Miller is both the executive director of the Alameda Creek Alliance and a spokesman for the Center for Biological Diversity, and he may offer one of the best chances at stopping the Apperson Ridge quarry, or at least throwing a wrench into the plans. In the past decade, the Center for Biological Diversity has become the East Bay's most aggressive and prominent environmental group. Among its higher-profile campaigns is an attempt to stop the slaughter of large raptors, including golden eagles, by the wind turbines in the Altamont Pass.
In the summer of 2003, DeSilva's employees suspended work on the mining road after Miller complained they hadn't taken the proper steps to obtain Fish and Game permits. "The first thing they try to do out there, we'll sue," Miller promised.
The Center for Biological Diversity also argues that DeSilva's 22-year-old EIR is woefully outdated not necessarily in terms of eagles or elk, but because at least three species known to live in the area have been added to the federal Endangered Species List in the interim. These are the Alameda whipsnake, the California tiger salamander, and the California red-legged frog, and it's unlawful to build a road or a quarry that would destroy their habitat without first conducting an adequate environmental review.
Miller has brought up this issue with county planning officials, but they basically claim their hands are tied.
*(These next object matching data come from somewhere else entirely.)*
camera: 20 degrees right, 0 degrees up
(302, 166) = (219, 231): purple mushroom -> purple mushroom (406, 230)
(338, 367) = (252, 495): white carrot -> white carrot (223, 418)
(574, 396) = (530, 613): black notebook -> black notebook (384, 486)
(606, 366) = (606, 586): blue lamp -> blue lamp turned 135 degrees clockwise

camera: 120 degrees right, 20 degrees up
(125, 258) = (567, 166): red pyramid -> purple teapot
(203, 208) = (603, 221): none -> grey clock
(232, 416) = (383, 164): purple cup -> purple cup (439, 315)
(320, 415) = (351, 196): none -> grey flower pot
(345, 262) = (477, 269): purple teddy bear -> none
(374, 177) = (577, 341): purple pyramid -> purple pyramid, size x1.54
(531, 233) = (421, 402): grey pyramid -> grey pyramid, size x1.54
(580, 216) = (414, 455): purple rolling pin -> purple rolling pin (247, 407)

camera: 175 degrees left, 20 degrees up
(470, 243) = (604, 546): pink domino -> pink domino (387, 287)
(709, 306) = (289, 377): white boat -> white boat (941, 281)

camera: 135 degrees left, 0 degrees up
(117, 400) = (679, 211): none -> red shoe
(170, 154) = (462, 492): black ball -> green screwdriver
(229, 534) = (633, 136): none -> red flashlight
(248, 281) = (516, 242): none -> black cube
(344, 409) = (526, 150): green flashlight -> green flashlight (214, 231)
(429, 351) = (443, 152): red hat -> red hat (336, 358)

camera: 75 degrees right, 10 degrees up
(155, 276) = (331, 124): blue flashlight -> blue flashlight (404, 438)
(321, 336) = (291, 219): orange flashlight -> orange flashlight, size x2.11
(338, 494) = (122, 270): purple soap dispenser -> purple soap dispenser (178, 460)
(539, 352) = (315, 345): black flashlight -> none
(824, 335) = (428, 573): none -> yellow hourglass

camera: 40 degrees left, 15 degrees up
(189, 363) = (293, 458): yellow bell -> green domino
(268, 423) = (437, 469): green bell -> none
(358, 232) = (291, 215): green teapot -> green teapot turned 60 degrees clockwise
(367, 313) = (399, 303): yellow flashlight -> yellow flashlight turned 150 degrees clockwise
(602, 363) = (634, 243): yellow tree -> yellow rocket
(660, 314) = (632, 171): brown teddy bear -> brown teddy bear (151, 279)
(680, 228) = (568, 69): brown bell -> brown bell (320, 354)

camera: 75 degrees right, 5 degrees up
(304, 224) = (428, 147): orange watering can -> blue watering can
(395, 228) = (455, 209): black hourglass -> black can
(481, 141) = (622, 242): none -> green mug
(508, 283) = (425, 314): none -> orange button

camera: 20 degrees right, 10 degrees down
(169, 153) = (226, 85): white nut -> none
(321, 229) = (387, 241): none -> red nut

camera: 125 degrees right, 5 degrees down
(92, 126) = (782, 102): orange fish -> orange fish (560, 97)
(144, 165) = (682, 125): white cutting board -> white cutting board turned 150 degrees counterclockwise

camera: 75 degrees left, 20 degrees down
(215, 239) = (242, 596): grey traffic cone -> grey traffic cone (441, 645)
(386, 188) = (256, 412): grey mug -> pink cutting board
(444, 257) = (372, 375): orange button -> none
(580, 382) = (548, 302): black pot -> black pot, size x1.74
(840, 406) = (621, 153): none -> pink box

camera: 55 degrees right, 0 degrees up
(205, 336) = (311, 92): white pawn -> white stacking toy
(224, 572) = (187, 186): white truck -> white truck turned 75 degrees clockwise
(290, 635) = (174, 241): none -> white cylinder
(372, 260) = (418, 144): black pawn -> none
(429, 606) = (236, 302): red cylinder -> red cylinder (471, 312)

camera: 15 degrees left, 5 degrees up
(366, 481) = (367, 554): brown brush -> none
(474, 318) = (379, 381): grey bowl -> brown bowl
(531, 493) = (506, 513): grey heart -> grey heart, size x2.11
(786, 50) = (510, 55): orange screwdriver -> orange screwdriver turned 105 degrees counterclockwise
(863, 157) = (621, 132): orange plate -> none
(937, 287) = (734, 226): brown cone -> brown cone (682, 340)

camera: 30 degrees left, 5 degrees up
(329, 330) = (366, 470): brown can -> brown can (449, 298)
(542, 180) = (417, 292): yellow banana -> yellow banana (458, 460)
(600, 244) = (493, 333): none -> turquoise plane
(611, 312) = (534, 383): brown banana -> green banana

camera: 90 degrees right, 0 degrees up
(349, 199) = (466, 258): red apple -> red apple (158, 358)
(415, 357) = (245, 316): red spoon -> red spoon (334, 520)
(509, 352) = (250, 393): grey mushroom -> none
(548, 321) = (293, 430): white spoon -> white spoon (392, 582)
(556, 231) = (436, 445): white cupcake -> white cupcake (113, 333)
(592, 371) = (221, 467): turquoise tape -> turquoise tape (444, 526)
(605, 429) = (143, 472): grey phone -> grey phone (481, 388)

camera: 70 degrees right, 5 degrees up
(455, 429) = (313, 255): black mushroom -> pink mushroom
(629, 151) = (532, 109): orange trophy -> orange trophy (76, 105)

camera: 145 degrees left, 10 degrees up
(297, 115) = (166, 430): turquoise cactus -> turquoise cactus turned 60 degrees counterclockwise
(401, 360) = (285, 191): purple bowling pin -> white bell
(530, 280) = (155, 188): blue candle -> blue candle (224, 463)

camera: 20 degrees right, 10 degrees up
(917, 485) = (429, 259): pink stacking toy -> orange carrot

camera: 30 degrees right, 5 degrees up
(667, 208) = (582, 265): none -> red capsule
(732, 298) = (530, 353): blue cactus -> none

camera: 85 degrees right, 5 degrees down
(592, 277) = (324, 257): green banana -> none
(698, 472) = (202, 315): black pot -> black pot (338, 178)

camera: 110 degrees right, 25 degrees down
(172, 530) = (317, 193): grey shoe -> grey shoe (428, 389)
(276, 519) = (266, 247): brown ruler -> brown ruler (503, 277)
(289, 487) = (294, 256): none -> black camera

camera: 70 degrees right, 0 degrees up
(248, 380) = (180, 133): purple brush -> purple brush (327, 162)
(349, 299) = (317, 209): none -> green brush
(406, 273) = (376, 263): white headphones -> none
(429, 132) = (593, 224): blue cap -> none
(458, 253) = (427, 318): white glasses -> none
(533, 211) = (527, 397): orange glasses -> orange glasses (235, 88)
Since the county has already approved DeSilva's permit, planner Jensen argued, it cannot require additional environmental study unless DeSilva changes his mining proposal substantially.
The Apperson Ridge quarry almost certainly will end up in court sooner or later, and Miller's organization will almost certainly be the one that puts it there. Fish and Game officials wouldn't say whether they'll pressure DeSilva on the permit issue they hinted they may wait for the center to sue and force their hand. The park district and Sierra Club, of course, have waived their rights. And county officials don't intend to put up further roadblocks no public official, when push comes to shove, seems willing to tangle with Big Ed. "They told me they would rather have us sue them than DeSilva," Miller said.